**Passage for review**.
++++++++++++++++++++
Meanwhile, Pericles’ ship, having survived the squall, makes for Tarsus with the prince and his infant daughter, whom he’s named Marina because she was born at sea. Afraid of encountering another storm, Pericles entrusts Marina to Governor Cleon and Dionyza, to be raised alongside their daughter, Philoten, and continues to Tyre.
Sixteen years pass during which Marina has lived as the adopted daughter of Cleon and Dionyza and she grows into a beautiful and accomplished young woman. In fact, Marina is so superlative that everyone speaks of her and ignores Philoten (Morales in an uncredited silent role), arousing the jealousy of Dionyza, who arranges for her servant Leonine (Infante) to murder her. Just as the killer’s about to execute his assignment, Marina is grabbed by pirates who carry her off. Leonine reports to Dionyza that he completed his dastardly task, but the pirates have born Marina off to Mytilene where they sell her to a brothel-keeper (Adjepong) and his bawd (Patrice Johnson Chevannes) who plan to offer her virginity to the highest bidder. Not only does the chaste Marina refuse to behave like an obedient prostitute, but she succeeds in converting her would-be customers, among whom is Lysimachus, the Governor of Mytilene, to her virtuous ways. Marina is so bad for the brothel’s business that the pandar and the bawd are glad to have her off their hands, so they agree to sell her services to Lysimachus, who’s so taken with her wisdom and virtue that she convinces him to hire her out as a tutor of music, weaving, and dancing to the young girls of Mytilene.
Wishing to be reunited with his daughter, Pericles visits Tarsus, only to learn that Marina has died while they were separated. So grief-stricken is the prince at the news that he dons sackcloth and swears not to bathe or cut his hair ever again. Refusing to speak to anyone, the heartbroken Pericles sets sail for Tyre.
++++++++++++++++++++
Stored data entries
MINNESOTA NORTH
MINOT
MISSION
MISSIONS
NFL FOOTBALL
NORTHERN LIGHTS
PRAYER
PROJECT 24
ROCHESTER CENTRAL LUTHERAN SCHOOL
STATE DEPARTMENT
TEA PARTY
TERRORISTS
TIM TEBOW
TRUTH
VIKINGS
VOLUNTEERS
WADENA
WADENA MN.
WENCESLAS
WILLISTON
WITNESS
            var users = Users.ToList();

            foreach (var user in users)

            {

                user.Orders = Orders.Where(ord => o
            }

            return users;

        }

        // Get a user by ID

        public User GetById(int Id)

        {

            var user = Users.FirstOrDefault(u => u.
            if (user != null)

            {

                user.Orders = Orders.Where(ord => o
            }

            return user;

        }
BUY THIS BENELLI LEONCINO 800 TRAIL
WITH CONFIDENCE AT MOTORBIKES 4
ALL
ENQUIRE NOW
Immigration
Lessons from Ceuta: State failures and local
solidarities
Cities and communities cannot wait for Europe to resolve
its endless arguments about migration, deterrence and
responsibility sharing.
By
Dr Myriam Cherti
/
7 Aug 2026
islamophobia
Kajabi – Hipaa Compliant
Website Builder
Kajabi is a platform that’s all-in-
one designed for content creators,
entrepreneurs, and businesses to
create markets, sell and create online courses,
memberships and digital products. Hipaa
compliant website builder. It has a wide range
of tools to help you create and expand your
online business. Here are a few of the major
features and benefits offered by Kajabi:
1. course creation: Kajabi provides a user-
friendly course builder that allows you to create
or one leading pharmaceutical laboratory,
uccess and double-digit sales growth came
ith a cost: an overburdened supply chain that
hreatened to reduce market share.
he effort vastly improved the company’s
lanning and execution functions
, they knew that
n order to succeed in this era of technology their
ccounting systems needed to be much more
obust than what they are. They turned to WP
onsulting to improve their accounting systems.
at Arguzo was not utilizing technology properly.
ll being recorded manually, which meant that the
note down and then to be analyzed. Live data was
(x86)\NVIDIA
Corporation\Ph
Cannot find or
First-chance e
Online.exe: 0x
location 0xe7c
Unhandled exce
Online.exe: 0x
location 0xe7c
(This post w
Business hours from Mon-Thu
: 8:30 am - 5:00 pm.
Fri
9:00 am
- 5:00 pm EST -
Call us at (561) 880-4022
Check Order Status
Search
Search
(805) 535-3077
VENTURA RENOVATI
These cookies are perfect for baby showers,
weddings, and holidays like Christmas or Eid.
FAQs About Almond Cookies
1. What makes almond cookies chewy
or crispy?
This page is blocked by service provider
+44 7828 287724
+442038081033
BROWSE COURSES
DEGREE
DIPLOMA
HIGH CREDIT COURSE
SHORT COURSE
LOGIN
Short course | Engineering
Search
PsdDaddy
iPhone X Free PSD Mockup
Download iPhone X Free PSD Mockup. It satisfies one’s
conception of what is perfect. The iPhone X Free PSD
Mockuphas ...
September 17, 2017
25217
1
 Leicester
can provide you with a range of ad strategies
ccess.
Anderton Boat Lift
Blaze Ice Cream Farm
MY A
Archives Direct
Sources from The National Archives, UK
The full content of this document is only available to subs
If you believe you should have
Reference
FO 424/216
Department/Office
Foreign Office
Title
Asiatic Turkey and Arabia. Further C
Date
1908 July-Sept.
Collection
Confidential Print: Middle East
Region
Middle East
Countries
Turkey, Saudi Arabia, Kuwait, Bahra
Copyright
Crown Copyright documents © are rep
++++++++++++++++++++
**Exercise goal**. Return the passage summarizing the plot of Pericles word for word.

**Problem solution**.
Meanwhile, Pericles’ ship, having survived the squall, makes for Tarsus with the prince and his infant daughter, whom he’s named Marina because she was born at sea. Afraid of encountering another storm, Pericles entrusts Marina to Governor Cleon and Dionyza, to be raised alongside their daughter, Philoten, and continues to Tyre.
Sixteen years pass during which Marina has lived as the adopted daughter of Cleon and Dionyza and she grows into a beautiful and accomplished young woman. In fact, Marina is so superlative that everyone speaks of her and ignores Philoten (Morales in an uncredited silent role), arousing the jealousy of Dionyza, who arranges for her servant Leonine (Infante) to murder her. Just as the killer’s about to execute his assignment, Marina is grabbed by pirates who carry her off. Leonine reports to Dionyza that he completed his dastardly task, but the pirates have born Marina off to Mytilene where they sell her to a brothel-keeper (Adjepong) and his bawd (Patrice Johnson Chevannes) who plan to offer her virginity to the highest bidder. Not only does the chaste Marina refuse to behave like an obedient prostitute, but she succeeds in converting her would-be customers, among whom is Lysimachus, the Governor of Mytilene, to her virtuous ways. Marina is so bad for the brothel’s business that the pandar and the bawd are glad to have her off their hands, so they agree to sell her services to Lysimachus, who’s so taken with her wisdom and virtue that she convinces him to hire her out as a tutor of music, weaving, and dancing to the young girls of Mytilene.
Wishing to be reunited with his daughter, Pericles visits Tarsus, only to learn that Marina has died while they were separated. So grief-stricken is the prince at the news that he dons sackcloth and swears not to bathe or cut his hair ever again. Refusing to speak to anyone, the heartbroken Pericles sets sail for Tyre.